Intensity feature of LGG and HGG.

Intensity feature of LGG and HGG.

6.2Volume feature extraction result

Next, we calculated the volume feature of LGG and HGG, respectively. The mean values of the corresponding regions of LGG and HGG are shown in Fig. 3. From the figure, it can be seen that the enhancing tumor volume of HGG is greater than that of LGG, whereas the necrosis volume of LGG is greater than that of HGG, and the volumes of the other parts are very close.

Figure 3.

Volume feature of LGG and HGG.

Volume feature of LGG and HGG.

6.3Texture feature extraction result

Figure 4 demonstrates the texture feature of LGG and HGG. Although the overall shapes of the texture feature extracted from LGG and HGG are similar, there is a large gap between some of the LGG texture feature values and the HGG texture feature values. This result indicates that the texture feature can be used for glioma grade.
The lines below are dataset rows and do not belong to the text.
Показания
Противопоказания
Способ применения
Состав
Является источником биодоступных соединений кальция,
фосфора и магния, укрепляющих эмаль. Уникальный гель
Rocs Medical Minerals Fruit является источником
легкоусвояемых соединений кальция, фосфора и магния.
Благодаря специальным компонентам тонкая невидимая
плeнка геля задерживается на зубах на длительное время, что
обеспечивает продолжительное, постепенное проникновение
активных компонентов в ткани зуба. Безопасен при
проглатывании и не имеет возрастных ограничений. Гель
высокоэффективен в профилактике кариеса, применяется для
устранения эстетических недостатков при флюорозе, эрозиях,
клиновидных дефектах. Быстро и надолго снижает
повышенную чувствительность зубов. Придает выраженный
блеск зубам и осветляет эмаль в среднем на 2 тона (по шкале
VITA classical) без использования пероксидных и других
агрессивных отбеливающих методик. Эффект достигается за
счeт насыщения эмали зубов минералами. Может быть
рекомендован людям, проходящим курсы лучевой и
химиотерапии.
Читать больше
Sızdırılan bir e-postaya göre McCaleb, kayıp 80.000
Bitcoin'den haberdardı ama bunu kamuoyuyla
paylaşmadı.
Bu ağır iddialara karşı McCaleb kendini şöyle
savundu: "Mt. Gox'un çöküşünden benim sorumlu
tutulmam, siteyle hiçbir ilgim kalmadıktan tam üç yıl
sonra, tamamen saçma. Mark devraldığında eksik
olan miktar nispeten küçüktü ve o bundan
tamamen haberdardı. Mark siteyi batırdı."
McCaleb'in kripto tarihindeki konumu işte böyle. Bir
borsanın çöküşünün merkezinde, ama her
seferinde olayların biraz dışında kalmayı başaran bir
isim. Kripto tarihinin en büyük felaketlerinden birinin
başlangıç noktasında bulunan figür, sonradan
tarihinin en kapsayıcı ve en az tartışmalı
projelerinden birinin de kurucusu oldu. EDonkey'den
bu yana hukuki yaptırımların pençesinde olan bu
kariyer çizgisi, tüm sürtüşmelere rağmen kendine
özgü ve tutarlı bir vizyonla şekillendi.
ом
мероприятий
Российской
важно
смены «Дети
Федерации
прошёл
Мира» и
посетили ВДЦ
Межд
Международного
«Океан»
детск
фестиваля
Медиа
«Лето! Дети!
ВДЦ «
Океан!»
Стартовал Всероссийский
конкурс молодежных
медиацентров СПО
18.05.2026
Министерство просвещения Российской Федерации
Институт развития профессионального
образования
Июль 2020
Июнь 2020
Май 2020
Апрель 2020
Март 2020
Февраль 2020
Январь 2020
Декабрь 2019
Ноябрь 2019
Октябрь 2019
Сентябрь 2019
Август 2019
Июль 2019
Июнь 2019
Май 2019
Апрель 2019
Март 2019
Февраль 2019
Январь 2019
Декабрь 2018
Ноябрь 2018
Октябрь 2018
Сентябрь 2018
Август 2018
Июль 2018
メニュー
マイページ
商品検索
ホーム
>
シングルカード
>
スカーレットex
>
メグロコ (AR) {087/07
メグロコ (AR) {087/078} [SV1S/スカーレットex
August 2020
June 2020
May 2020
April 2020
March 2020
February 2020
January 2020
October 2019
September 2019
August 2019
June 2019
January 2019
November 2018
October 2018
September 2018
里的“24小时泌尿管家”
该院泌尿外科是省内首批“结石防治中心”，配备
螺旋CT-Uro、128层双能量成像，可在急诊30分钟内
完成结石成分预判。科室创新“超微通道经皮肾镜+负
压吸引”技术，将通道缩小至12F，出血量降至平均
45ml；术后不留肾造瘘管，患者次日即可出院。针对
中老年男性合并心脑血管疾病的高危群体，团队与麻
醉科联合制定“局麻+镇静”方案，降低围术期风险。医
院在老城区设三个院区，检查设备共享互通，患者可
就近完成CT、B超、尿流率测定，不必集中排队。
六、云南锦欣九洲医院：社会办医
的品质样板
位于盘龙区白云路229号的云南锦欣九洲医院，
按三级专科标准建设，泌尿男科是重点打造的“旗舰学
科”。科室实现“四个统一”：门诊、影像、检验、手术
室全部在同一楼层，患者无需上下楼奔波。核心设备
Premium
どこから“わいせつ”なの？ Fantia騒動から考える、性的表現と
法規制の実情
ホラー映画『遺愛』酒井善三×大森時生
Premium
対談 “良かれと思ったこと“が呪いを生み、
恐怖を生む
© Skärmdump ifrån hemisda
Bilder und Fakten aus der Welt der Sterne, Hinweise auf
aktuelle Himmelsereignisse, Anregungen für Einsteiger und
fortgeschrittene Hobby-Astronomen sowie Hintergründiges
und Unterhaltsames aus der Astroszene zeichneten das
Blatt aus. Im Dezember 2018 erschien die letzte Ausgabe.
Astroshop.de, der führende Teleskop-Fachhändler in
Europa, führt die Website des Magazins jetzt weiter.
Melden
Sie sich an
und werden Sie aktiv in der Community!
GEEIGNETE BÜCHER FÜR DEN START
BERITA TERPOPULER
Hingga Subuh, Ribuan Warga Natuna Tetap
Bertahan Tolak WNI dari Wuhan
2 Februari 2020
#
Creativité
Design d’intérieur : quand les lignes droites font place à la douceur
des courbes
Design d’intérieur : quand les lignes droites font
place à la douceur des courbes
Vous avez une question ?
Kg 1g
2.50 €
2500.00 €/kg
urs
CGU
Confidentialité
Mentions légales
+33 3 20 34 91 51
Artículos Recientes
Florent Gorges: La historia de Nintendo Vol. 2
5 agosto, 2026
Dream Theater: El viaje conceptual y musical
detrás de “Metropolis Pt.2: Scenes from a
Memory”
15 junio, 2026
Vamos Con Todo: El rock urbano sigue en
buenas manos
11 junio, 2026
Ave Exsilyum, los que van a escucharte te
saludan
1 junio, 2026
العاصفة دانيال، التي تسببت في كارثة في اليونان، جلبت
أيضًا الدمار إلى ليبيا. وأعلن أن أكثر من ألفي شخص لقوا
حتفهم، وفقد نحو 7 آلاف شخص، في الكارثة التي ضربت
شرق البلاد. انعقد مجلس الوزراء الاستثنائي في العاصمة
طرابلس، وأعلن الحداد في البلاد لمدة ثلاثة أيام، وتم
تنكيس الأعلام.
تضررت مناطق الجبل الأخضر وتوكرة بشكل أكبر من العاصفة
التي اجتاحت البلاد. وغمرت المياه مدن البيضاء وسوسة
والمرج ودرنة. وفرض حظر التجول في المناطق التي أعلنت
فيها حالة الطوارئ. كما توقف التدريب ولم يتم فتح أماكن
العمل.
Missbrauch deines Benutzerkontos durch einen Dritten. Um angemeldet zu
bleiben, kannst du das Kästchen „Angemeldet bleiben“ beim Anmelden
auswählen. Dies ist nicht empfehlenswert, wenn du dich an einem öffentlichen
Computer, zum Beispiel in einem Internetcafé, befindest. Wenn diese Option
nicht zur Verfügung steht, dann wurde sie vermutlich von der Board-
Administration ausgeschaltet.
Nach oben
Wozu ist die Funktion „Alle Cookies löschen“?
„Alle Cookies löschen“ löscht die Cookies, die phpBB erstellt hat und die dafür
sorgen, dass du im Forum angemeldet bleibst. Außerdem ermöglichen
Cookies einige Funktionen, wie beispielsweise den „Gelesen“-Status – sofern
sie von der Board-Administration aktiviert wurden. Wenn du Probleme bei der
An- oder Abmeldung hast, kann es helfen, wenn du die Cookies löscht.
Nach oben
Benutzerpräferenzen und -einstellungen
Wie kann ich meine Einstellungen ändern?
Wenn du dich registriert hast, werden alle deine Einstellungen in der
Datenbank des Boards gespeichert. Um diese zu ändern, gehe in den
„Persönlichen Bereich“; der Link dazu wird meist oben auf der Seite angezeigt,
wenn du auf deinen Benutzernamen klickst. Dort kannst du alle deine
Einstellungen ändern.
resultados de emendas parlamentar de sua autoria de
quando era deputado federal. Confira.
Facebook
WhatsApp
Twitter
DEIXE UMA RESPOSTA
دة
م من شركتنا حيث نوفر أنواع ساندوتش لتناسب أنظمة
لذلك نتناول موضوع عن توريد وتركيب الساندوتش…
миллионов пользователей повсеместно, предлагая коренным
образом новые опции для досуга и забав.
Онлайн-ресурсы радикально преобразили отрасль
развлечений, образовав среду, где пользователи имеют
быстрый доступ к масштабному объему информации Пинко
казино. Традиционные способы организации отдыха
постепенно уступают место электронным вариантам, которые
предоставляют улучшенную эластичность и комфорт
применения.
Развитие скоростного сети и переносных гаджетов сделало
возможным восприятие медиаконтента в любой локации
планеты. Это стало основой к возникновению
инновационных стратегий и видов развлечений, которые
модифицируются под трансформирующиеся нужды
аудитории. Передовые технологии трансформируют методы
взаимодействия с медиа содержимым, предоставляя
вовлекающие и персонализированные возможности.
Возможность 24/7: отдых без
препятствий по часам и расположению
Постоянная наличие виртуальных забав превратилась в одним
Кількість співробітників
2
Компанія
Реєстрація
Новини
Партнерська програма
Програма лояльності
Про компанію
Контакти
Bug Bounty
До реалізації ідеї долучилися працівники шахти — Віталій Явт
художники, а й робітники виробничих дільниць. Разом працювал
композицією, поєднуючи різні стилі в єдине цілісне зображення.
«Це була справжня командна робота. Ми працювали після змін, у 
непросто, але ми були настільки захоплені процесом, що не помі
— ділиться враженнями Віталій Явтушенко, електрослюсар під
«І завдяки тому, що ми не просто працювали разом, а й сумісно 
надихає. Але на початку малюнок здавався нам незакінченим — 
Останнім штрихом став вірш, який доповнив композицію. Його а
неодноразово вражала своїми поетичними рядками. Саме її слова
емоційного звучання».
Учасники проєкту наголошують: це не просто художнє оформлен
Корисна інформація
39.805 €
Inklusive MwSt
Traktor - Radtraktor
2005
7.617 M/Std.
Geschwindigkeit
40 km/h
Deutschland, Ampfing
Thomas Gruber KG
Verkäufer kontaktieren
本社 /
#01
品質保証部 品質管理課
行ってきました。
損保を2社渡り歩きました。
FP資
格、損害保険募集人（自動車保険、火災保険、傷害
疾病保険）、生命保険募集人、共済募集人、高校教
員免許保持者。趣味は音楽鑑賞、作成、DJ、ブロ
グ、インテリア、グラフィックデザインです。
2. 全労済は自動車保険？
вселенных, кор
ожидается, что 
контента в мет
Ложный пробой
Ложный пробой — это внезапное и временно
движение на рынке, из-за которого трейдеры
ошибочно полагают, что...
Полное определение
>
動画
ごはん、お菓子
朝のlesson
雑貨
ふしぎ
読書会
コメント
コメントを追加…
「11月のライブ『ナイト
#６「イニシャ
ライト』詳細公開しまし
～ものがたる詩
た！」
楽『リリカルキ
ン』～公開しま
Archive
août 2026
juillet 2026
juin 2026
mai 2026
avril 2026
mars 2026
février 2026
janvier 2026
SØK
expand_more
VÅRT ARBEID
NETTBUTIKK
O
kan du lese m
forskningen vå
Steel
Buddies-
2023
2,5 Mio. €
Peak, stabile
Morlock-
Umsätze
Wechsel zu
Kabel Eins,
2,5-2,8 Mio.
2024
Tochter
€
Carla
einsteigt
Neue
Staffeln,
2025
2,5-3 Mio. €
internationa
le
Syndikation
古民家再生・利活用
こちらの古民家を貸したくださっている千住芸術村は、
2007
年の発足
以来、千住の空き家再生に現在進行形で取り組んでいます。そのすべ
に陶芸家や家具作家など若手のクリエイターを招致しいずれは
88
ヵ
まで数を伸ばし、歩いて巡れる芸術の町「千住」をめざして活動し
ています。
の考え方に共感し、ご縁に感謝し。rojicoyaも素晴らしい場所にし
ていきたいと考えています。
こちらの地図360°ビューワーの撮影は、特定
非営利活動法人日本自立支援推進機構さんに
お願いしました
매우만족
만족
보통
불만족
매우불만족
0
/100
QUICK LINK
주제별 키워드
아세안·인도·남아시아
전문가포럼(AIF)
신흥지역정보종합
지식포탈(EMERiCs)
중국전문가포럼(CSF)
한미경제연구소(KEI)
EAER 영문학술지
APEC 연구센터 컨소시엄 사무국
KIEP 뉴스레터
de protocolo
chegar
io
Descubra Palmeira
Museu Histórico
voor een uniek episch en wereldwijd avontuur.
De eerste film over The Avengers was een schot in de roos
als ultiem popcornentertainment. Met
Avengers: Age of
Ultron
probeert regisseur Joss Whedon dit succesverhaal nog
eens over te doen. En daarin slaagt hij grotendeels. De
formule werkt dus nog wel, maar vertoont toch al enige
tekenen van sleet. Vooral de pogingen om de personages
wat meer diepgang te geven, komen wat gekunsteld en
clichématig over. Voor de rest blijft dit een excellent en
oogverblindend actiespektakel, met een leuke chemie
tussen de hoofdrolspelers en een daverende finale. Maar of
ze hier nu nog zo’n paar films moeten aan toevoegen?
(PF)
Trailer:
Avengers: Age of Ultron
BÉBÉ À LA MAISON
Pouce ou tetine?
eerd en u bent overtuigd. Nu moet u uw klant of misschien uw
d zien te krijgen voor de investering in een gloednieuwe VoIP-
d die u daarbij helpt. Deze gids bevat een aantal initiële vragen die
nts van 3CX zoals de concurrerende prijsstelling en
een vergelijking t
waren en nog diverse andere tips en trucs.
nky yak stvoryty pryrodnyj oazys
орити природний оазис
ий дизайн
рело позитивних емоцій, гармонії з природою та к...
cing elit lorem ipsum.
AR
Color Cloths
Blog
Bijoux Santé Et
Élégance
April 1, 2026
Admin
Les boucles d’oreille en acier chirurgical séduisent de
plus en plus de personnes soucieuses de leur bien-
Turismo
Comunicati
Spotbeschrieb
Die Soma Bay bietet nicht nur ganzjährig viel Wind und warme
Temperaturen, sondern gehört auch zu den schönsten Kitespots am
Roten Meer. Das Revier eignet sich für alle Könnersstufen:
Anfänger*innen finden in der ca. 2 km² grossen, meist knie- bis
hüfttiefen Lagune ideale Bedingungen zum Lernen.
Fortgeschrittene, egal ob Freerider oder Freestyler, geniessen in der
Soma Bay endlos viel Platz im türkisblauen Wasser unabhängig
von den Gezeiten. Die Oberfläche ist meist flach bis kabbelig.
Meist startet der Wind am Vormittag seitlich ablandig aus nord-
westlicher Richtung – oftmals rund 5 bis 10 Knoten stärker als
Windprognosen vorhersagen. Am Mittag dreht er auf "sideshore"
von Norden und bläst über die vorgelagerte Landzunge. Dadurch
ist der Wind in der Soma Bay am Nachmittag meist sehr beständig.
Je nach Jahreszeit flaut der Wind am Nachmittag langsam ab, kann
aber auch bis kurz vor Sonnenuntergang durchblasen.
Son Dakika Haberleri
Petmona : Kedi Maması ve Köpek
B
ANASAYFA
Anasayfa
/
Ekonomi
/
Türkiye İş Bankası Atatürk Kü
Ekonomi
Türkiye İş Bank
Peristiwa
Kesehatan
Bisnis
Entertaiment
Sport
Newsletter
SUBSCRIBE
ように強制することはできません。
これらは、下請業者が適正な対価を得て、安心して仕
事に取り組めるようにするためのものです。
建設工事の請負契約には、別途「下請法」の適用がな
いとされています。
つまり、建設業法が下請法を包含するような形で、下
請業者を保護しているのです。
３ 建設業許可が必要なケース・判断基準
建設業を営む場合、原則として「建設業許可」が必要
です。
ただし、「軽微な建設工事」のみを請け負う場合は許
6.4Classification results comparison

We compared the proposed method with the intensity-based method, volume-based method, texture-based method, and intensity-volume-based method. In our experiment, the training data of LGG and HGG were randomly selected from the whole dataset. The training data numbers of LGG and HGG are 10 and 40, respectively, because there are four times more HGG cases than LGG cases in the MICCAI 2015 BraTS challenge dataset. After dimension reduction, the first 120 principle components were used as the input data because the contribution rate of the first 120 principle components was more than 99%. We performed our method 10 times and calculated the mean value of the classification results. The overall accuracy was used for validation. The corresponding results are shown in Table 1. From the table, it can be seen that the accuracies of the Intensity-KNN method, Volume-KNN method, and Intensity-Volume-KNN method are very close and are a little higher than that of the Texture-KNN method. The accuracy of the grade results obtained by the proposed method is 2.3% higher than that of the Intensity-Volume-KNN method, 4.35% higher than that of the Texture-KNN method, 1.81% higher than that of the Volume-KNN method, and 2.21% higher than that of the Intensity-KNN method. This result indicates that feature fusion and dimension reduction play an important role in glioma grades.

Table 1

Classification accuracy comparison

MethodsOverall accuracy (%)
Intensity-KNN85.40 ± 0.12
Volume-KNN85.77 ± 0.07
Texture-KNN83.24 ± 0.23
Intensity-Volume-KNN85.56 ± 0.17
Intensity-Volume-LBP-PCA-KNN87.59 ± 0.14

Figure 4.

Texture feature of LGG and HGG.

Texture feature of LGG and HGG.

7.Conclusion

To develop an effective and automatic method for grading gliomas from multi-sequence MRIs, we used multi-feature fusion and PCA to extract the original features and used KNN to classify the glioma into LGG and HGG. The experiments demonstrated that the proposed “Intensity-Volume-LBP-PCA-KNN” method superiorly graded gliomas from MICCAI 2015 BraTS dataset.

Conflict of interest

None to report.

Acknowledgments

The authors would like to thank the editors and the anonymous reviewers for their valuable comments and suggestions, which have were an immense help in improving the quality of this paper. This work is supported by the National Nature Science Foundation of China under Grant No.61502206 and 61473334; the Nature Science Foundation of Jiangsu Province under Grant No.BK20150523, 20150983, and BY2014007-04; the Open Project Program of Key Laboratory of Intelligent Perception and Systems for High-Dimensional Information of Ministry of Education (JYB201604); the Open Project of Jiangsu Key Laboratory of Meteorological Observation and Information Processing; Nanjing University of Information Science and Technology (KDXS1404); Jiangsu Postdoctoral Science Foundation Funded Project (No.1402094C); Research Foundation for Talented Scholars, Jiangsu University (No.14JDG041); and Open Project Program of Key Laboratory of Symbolic Computation and Knowledge Engineering of Ministry of Education, Jilin University (No.93K172016K17).